High street banks still financing fossil fuel growth

The UK's high street banks are profiting from some of the world's dirtiest fossil fuel projects despite committing to deliver the Paris Agreement goals of limiting global warming to below 2C.

That is a key conclusion of a new report released by charity organisation Christian Aid. Despite backing the Paris objectives, Barclays, HSBC, Lloyds and RBS have barely changed their lending policies or actions in the two years since the deal was signed, Christian Aid claims.

It reveals that the banks are all funding companies behind Colombia’s Cerrejón coal mine, which produced more than 33 million tonnes of coal in 2015. And between them, these institutions have committed an estimated €1.5bn to loan deals for a major oil field in Kenya, which could produce about two-thirds of the country’s emissions in the future, the report claims. 

Christian Aid chair and former Archbishop of Canterbury Rowan Williams urged the chief executives of these banks to make clear and time-specific pledges to replace fossil fuel investments with cleaner solutions.
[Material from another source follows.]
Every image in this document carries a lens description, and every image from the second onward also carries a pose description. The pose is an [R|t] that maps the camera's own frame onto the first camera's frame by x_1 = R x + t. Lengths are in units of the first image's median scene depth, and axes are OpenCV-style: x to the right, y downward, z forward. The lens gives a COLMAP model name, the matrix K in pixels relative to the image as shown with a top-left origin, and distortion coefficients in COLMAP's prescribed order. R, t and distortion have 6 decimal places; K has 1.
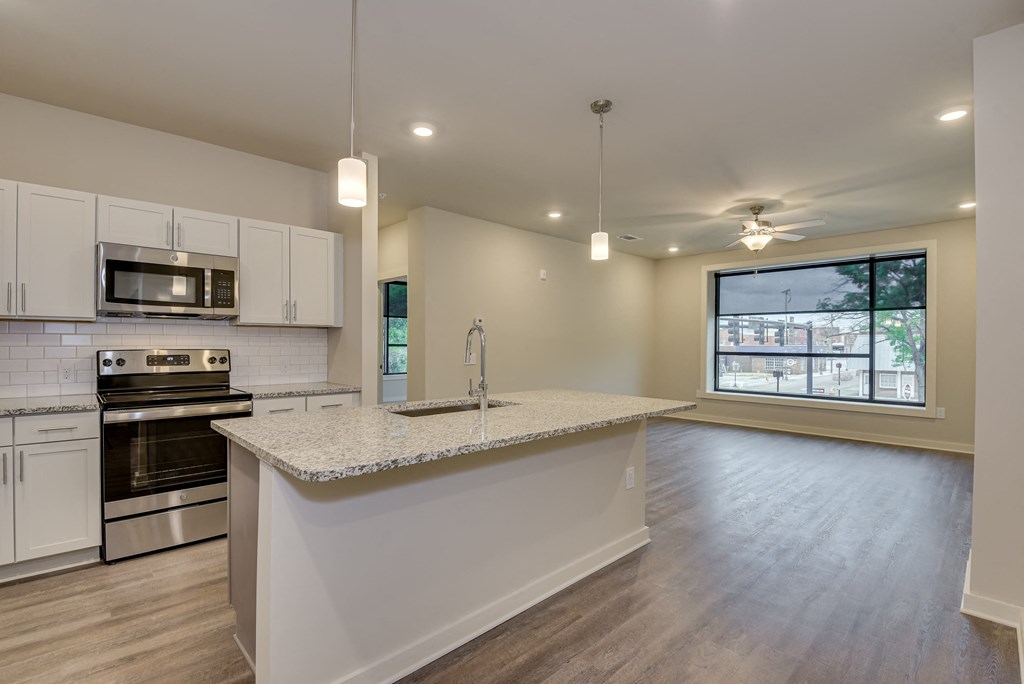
lens RADIAL K [[474.1, 0, 509.0], [0, 474.1, 340.5], [0, 0, 1]] dist [-0.003372, -0.002392]
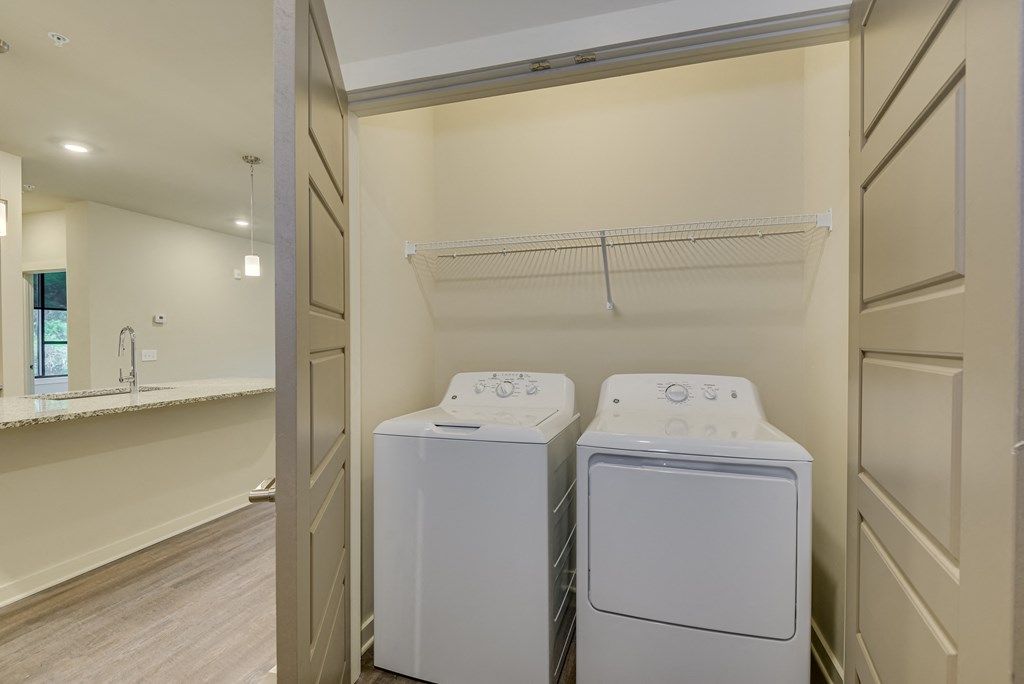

Williams said: “This year we have seen extreme weather displacing millions of people in South Asia and bringing death and destruction in the Caribbean and the United States. These communities count the cost in lives lost.  But British investors, including banks, continue to count profits from just those fossil fuel investments that contribute to climate chaos.”

‘Mounting urgency’

The report coincided with a new ComRes poll which shows that 80% of the UK public believe it is morally wrong for banks to profit from climate-wreaking investments. A further 77% said that banks should be stopped from investing their savings in projects that damage the environment.

“The moral case is clear, and the public increasingly recognise this,” Williams added. “The urgency is mounting.”

Christian Aid’s report shows that the world is still investing over three times more in fossil fuels than renewables, despite the tumbling prices of low-carbon alternatives. If this trajectory continues the global economy will have financed a stunning $23trn into fossil fuels by 2050, Christian Aid warns, leaving the Paris objectives in tatters.

Access for all

The report comes in the same week as research suggested that the World Bank must dedicate more capital to achieve its goal to reach universal energy access by 2030. The report by the Bank Information Center Europe, the Swedish Society for Nature Conservation and The Big Shift Campaign warns that the World Bank is not prioritising enough of its own budget for energy access.

World Bank delivered $1.5bn in 2016 towards improving energy access out of a total $11.5bn (13%) of the Bank’s energy budget, the report found. This figure should be ramped up to $5.75bn, claimed researchers, who also believe the World Bank should directly contribute to at least 15 million people gaining electricity annually.

While it appears that major banks are failing to seize the opportunities presented by the shift to a low-carbon economy, there are a growing number of banking models examples which focus on financing for a clean energy future.

Sustainable banking group Triodos’ new personal account is challenging the practices of many high-street banks by providing transparency by publishing details of every loan it makes online. The account reflects Triodos’ pledge to introduce a “radical new approach” to the banking system; placing environmental and social wellbeing at the heart of financial transactions.

Meanwhile, 11 of the world’s top banks, including Barclays and Santander, have jointly committed to adopt key elements of the Task Force on Climate-related Financial Disclosures (TCFD) framework which seeks to improve climate transparency in the financial industry.